4.3. In de onderhavige zaak heeft het hof de afwijzing van het aanhoudingsverzoek naar mijn mening zo summier gemotiveerd, dat uit die motivering niet kan worden opgemaakt of het hof de hiervoor bedoelde weging van belangen daadwerkelijk heeft gemaakt.

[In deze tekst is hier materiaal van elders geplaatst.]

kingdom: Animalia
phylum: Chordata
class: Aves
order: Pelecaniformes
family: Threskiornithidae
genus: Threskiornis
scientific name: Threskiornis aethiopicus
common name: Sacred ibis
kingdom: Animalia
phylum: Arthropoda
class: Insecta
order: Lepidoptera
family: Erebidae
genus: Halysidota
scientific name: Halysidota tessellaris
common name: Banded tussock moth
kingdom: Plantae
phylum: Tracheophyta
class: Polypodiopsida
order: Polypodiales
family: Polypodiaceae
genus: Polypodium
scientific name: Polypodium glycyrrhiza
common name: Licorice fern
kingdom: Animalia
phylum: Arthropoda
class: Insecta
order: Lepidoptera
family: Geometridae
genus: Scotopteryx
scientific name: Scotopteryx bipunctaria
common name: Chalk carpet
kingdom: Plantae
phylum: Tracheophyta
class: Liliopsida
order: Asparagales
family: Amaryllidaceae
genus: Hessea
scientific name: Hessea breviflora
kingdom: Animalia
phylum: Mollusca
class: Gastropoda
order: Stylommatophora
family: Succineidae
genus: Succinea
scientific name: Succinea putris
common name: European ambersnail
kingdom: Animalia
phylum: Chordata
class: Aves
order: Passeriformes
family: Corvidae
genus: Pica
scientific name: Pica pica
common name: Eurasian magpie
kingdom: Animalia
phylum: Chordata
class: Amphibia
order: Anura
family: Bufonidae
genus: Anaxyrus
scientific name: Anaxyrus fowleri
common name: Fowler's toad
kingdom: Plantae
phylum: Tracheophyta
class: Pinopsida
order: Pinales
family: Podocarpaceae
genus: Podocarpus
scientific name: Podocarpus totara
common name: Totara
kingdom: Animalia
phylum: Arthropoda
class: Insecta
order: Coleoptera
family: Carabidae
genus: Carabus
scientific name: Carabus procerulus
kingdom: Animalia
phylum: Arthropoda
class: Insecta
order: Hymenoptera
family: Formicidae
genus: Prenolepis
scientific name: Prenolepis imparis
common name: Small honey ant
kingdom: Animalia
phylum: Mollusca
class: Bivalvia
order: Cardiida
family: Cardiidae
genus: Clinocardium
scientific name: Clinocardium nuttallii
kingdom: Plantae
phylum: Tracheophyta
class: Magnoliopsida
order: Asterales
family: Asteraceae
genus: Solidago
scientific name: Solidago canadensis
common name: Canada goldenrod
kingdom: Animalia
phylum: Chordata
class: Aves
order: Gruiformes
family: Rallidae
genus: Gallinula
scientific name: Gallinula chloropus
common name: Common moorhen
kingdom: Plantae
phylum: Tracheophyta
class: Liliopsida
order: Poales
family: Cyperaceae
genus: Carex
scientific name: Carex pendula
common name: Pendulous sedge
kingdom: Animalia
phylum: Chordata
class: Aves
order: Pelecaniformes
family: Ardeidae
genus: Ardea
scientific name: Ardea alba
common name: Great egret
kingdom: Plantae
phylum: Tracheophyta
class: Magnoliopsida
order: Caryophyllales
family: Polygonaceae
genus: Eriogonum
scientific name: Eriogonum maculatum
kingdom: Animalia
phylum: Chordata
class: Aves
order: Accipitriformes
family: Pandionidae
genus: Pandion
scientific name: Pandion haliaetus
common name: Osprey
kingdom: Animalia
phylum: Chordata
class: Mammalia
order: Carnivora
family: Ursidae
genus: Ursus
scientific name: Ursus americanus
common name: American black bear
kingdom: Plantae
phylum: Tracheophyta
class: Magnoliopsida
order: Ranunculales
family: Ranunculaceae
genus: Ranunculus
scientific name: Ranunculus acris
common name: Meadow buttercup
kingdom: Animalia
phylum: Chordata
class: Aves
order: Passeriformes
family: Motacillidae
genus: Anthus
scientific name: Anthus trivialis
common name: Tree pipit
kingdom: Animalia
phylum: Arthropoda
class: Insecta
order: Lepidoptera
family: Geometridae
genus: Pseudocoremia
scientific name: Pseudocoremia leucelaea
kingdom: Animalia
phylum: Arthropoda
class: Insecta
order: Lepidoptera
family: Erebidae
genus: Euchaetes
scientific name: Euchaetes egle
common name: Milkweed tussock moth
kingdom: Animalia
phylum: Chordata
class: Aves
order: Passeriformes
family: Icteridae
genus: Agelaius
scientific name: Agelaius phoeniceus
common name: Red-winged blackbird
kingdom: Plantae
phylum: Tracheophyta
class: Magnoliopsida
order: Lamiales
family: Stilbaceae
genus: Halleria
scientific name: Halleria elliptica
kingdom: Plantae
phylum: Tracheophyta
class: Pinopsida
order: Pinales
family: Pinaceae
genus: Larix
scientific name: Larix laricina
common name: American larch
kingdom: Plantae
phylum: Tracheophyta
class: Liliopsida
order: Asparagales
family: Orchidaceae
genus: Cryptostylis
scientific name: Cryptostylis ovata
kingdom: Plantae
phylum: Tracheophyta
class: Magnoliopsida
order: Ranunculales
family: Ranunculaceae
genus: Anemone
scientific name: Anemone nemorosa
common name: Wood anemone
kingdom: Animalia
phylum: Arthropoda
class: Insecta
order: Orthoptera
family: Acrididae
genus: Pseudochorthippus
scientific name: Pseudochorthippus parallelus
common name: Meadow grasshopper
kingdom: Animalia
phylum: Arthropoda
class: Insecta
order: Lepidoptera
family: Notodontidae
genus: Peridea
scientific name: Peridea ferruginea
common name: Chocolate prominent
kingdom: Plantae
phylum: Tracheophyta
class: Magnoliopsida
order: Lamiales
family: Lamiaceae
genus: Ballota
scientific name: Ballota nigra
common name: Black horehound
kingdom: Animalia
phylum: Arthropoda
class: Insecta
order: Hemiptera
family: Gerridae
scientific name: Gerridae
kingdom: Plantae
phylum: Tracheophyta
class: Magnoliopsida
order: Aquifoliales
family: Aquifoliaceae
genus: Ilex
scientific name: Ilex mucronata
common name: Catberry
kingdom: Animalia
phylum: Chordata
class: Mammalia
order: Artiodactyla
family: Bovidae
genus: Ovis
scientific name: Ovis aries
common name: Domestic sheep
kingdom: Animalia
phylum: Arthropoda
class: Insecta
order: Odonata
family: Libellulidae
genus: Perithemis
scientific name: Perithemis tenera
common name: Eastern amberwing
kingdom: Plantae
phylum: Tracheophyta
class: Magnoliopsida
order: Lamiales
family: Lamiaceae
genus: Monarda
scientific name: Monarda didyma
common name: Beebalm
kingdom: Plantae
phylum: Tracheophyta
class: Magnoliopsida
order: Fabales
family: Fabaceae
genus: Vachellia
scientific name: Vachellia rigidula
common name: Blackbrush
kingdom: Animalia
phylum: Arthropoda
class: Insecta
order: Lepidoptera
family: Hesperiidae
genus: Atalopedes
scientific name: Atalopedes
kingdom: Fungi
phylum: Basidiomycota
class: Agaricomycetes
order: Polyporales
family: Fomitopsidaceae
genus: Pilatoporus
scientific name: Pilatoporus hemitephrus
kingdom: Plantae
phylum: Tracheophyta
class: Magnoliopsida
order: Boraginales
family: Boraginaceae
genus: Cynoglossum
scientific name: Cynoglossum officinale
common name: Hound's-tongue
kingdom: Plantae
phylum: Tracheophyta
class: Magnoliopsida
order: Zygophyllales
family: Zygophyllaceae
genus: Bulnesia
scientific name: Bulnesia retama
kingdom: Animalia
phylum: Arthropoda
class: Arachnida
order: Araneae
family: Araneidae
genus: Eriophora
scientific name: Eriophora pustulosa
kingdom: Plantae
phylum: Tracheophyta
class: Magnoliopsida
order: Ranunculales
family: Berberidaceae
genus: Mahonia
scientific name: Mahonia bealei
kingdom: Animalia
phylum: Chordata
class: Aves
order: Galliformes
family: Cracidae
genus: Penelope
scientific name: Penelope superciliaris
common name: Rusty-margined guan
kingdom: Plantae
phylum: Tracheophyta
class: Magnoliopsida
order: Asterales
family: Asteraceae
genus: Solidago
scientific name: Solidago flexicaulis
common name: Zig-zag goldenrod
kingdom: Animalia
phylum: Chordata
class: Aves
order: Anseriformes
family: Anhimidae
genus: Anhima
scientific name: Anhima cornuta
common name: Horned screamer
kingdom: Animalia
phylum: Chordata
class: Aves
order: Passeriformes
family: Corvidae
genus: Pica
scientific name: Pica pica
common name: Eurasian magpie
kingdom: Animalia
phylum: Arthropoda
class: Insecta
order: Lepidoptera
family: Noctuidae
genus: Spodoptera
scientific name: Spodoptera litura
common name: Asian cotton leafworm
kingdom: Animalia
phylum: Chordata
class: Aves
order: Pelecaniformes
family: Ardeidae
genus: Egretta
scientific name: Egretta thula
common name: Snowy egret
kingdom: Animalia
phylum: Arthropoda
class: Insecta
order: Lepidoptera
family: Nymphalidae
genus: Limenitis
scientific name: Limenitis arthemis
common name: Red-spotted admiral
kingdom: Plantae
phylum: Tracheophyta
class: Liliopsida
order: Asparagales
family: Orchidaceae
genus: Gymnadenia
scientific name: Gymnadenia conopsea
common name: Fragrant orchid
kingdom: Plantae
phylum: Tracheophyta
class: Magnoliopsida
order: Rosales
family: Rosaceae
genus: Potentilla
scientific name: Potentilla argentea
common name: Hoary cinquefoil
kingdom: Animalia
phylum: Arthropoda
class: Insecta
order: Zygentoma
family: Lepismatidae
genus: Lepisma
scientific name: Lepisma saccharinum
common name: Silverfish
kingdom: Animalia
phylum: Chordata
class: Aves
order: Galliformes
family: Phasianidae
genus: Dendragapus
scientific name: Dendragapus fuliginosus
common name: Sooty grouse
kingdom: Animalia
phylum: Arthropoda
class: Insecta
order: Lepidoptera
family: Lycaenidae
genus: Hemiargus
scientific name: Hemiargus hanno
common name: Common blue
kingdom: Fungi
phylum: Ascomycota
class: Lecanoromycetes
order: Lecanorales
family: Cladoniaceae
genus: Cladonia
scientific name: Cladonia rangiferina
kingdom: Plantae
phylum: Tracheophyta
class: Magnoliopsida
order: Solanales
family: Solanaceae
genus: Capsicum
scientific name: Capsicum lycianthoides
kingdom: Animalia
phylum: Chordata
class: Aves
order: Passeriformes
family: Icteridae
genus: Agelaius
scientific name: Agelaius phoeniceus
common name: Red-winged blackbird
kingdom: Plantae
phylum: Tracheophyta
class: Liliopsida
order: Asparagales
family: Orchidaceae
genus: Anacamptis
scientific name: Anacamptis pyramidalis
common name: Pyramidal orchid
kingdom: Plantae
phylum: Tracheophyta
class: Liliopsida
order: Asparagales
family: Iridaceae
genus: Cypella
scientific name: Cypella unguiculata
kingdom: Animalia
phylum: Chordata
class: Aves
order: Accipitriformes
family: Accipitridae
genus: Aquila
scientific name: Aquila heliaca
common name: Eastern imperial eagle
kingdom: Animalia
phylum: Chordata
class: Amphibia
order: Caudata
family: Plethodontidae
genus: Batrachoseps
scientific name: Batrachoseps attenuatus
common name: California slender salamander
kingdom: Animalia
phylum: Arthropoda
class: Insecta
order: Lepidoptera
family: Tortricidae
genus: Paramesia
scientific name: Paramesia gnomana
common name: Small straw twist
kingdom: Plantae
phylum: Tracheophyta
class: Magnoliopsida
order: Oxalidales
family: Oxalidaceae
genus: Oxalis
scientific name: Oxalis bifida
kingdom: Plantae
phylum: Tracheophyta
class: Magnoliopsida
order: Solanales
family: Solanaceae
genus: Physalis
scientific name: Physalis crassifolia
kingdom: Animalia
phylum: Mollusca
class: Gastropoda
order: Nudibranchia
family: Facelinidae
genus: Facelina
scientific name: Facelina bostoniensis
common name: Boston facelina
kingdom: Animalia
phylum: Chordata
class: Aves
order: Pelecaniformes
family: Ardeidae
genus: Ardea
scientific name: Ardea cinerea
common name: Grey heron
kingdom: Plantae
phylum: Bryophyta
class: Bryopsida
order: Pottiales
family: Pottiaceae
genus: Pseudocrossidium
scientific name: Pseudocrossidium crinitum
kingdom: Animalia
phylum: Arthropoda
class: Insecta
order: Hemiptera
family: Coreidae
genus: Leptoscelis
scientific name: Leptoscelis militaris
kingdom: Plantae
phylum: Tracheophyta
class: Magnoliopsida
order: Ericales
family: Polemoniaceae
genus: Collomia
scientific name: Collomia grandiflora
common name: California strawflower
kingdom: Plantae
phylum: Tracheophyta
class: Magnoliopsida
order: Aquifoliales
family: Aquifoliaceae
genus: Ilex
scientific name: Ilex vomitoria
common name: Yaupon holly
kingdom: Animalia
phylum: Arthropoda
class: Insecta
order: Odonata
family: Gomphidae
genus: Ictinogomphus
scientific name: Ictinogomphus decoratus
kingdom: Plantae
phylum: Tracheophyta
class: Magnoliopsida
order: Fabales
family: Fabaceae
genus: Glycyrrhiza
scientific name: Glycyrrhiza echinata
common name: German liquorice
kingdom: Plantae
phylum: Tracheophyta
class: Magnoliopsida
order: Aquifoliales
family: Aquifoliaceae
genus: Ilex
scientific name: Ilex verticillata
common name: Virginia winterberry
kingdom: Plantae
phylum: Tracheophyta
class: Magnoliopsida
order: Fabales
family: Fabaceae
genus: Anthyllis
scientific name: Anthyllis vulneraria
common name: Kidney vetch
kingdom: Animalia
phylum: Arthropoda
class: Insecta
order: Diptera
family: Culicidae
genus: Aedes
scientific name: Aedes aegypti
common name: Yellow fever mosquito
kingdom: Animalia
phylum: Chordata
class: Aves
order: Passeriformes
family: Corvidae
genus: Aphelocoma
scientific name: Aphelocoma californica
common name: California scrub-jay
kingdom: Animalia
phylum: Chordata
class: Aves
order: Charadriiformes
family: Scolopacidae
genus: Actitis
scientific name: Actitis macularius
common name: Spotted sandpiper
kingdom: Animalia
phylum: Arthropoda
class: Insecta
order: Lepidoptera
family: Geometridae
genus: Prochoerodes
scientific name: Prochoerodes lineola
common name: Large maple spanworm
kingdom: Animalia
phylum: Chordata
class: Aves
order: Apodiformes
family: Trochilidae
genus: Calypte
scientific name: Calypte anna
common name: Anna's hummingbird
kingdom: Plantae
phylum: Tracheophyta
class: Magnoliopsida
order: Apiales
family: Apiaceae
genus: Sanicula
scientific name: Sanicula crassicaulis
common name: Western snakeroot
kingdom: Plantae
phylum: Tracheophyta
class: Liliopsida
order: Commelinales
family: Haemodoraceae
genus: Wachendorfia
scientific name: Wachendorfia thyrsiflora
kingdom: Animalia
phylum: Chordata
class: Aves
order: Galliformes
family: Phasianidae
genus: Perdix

Door de raadsman is ter onderbouwing van het aanhoudingsverzoek aangevoerd dat de verdachte de dagvaarding in hoger beroep niet heeft ontvangen en dat hij pas om 14:00 uur op de dag van de terechtzitting zelf door zijn raadsman van de behandeling van zijn zaak op de hoogte is gesteld. Voorts heeft de raadsman gesteld dat hij door de verdachte was gemachtigd om de verdediging te voeren, maar dat de verdachte niettemin zelf ook gebruik van zijn aanwezigheidsrecht gebruik wenste te maken. Het hof heeft vervolgens bij zijn afwijzing van het aanhoudingsverzoek van de raadsman weliswaar overwogen dat dit aanhoudingsverzoek niet dan wel onvoldoende was onderbouwd, maar het is – gelet op hetgeen door de raadsman in het kader van het aanhoudingsverzoek wel is aangevoerd – niet goed duidelijk wat het hof hiermee precies heeft willen zeggen.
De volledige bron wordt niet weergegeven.